Dietikon

Mehr Verkehr ist für Dietiker Stadtrat kein Problem

Projektskizze des Gebiets Silbern

Projektskizze des Gebiets Silbern

Mit den drei Entwicklungsgebieten Limmatfeld, Silbern-Lerzen-Stierenmatt und Niderfeld wächst auch das Bedürfnis nach einer besseren verkehrlichen Infrastruktur. Der Dietiker Stadtrat sieht sich gegenüber dem anfallenden Mehrverkehr gewappnet.

«Der Stadtrat misst der Abstimmung zwischen der Siedlungs- und Infrastrukturentwicklung in Dietikon einen hohen Stellenwert bei», so die einleitenden Worte, mit denen der Stadtrat die Interpellation von Ernst Joss beantwortet. Der SP-Gemeinderat erkundigte sich darin, nach Etappierungsmöglichkeiten der Grossüberbauungen und nach der für diese bereitzustellenden Infrastrukturen. Joss: « Die rasche Entwicklung ist für Dietikon problematisch. Der Verkehr überschreitet heute schon das erträgliche Mass».

Der Stadtrat definiert in seiner Antwort drei zentrale Entwicklungsgebiete, die künftig zusätzlichen Verkehr auslösen werden. Dazu gehören das Limmatfeld, das Gebiet Silbern-Lerzen-Stierenmatt, sowie das Niderfeld.

Stadtrat teilt die Sorgen nicht

Vor zwei Jahren konnten die Gebäude des Baufelds Erlenhof im Limmatfeld bezogen werden. Die restlichen rund zehn Baufelder, die allesamt zu der Überbauung Limmatfeld gehören, würden schrittweise entwickelt, schreibt der Stadtrat in seiner Antwort. «Die Bauarbeiten auf den Baufeldern A (Westhöfe) und B (Lindenhof) werden im Herbst 2011 abgeschlossen sein», sagt er. In diesem Rhythmus gehe es bis ins Jahr 2017 weiter, dann seien sämtliche Baufelder vollendet und bezugsbereit. Die künftigen Bewohner des Limmatfelds seien innert Gehdistanz beim Dietiker Bahnhof, ausserdem werde das Gebiet durch zwei neue Bushaltestellen erschlossen. «Für den Langsamverkehr werden ebenfalls zusätzliche Verbindungen zum Bahnhof und ins Zentrum Dietikons geschaffen», schreibt der Stadtrat weiter.

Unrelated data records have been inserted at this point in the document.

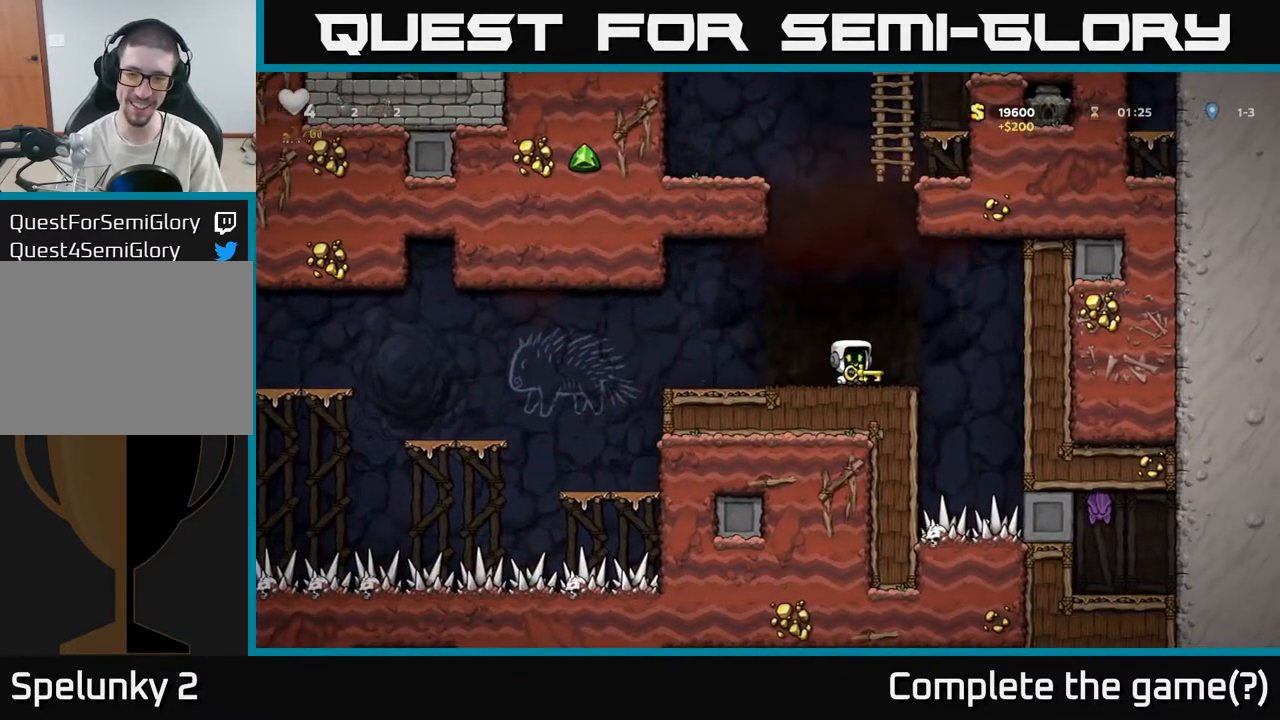
{"dt_ms": 500, "buttons": [], "left_stick": "up-left", "right_stick": "center", "events": [[217, "A", "down"], [217, "left_stick", "up-left"], [483, "A", "up"]]}
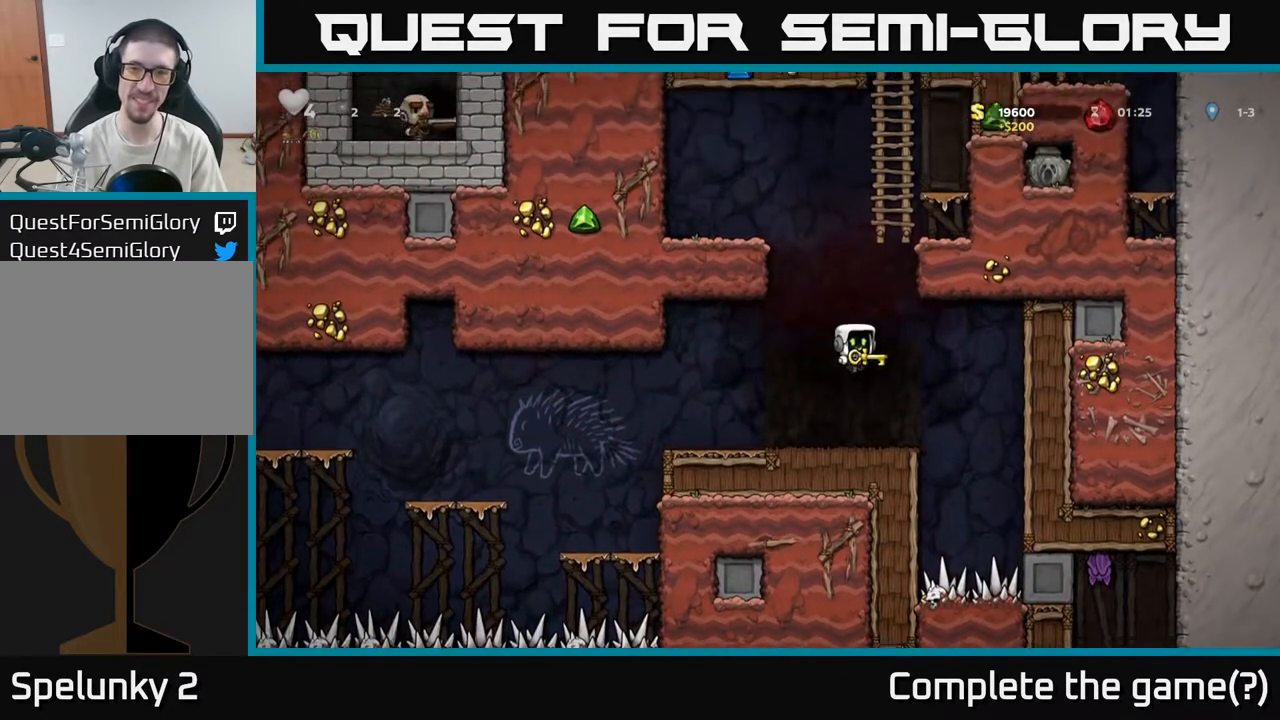
{"dt_ms": 500, "buttons": [], "left_stick": "center", "right_stick": "center", "events": [[17, "left_stick", "center"]]}
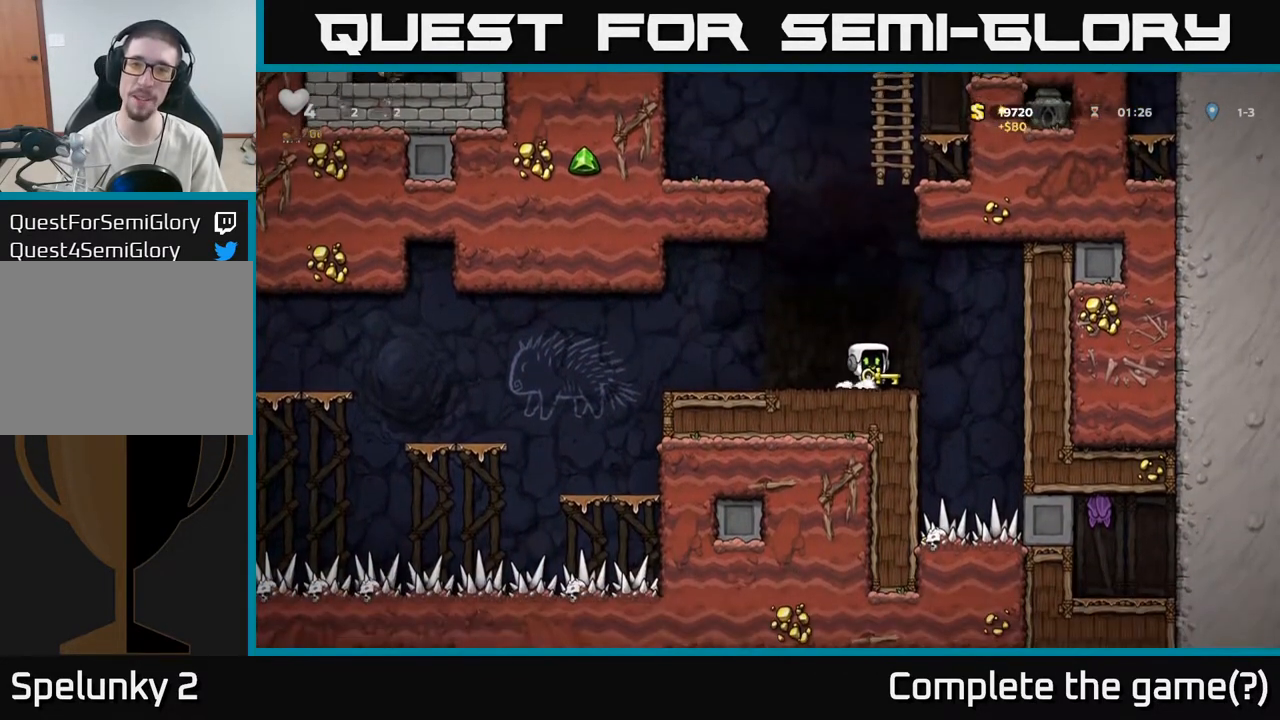
{"dt_ms": 500, "buttons": [], "left_stick": "center", "right_stick": "center", "events": [[283, "left_stick", "up"], [333, "R1", "down"], [400, "R1", "up"], [483, "left_stick", "center"]]}
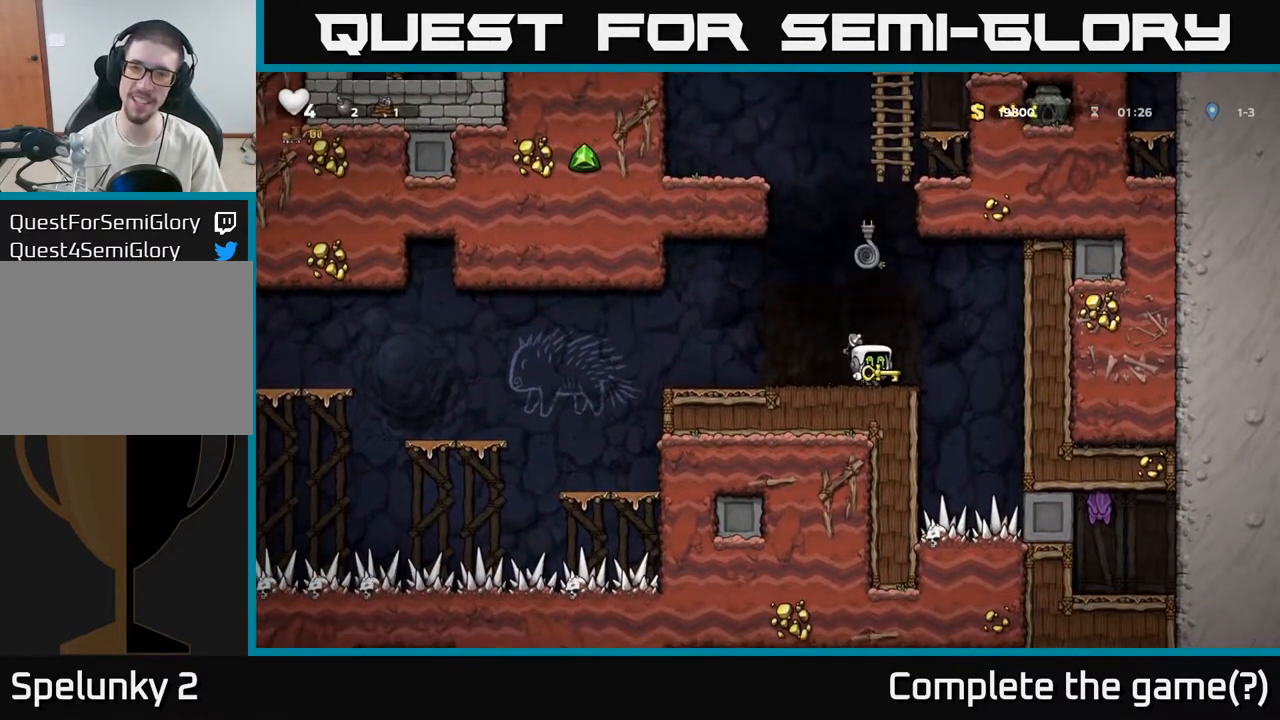
{"dt_ms": 500, "buttons": ["A"], "left_stick": "up", "right_stick": "center", "events": [[400, "left_stick", "left"], [450, "A", "down"], [467, "left_stick", "up"]]}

Auch bezüglich des SLS-Gebietes (Silbern-Lerzen-Stierenmatt) teilt der Stadtrat die Sorgen von Ernst Joss nicht. Mit dem im April zur Beschlussfassung an den Gemeinderat überwiesenen Gestaltungsplan, werde der Weg frei für eine Aufwertung des Gebietes, heisst es in der Antwort. Eine planungsrechtliche Etappierung könne jedoch – im Gegensatz zum Limmatfeld – nicht greifen, da alle Grundstücke eingezont und baureif seien, heisst es. Die S-Bahn-Station Silbern werde dereinst jedoch eine weitere Verdichtung im Gebiet Silbern ermöglichen.

Etappierung der Projekte

Im Niderfeldsei es die Aufgabe in den nächsten Jahren die Gestaltungspläne zu erarbeiten, da es heute noch nicht baureif sei, erklärt der Stadtrat. «Es ist davon auszugehen, dass die Baureife im Jahr 2018 erreicht werde». So würden die ersten Bauvorhaben zeitgleich mit der erwarteten Inbetriebnahme der Limmattalbahn im Jahr 2020 fertiggestellt: «Was sinnvoll ist, da die Erschliessung mit der Stadtbahn eine Voraussetzung für die Entwicklung des Niderfeldes ist», schreibt die Exekutive. Eine zweckmässige Etappierung der Bebauung werde Aufgabe der Gestaltungspläne der drei Bauzonen des Niderfelds sein. «Somit wird sich die schrittweise Bebauung des Niderfelds voraussichtlich bis ins Jahr 2030 hinaus erstrecken», heisst es weiter.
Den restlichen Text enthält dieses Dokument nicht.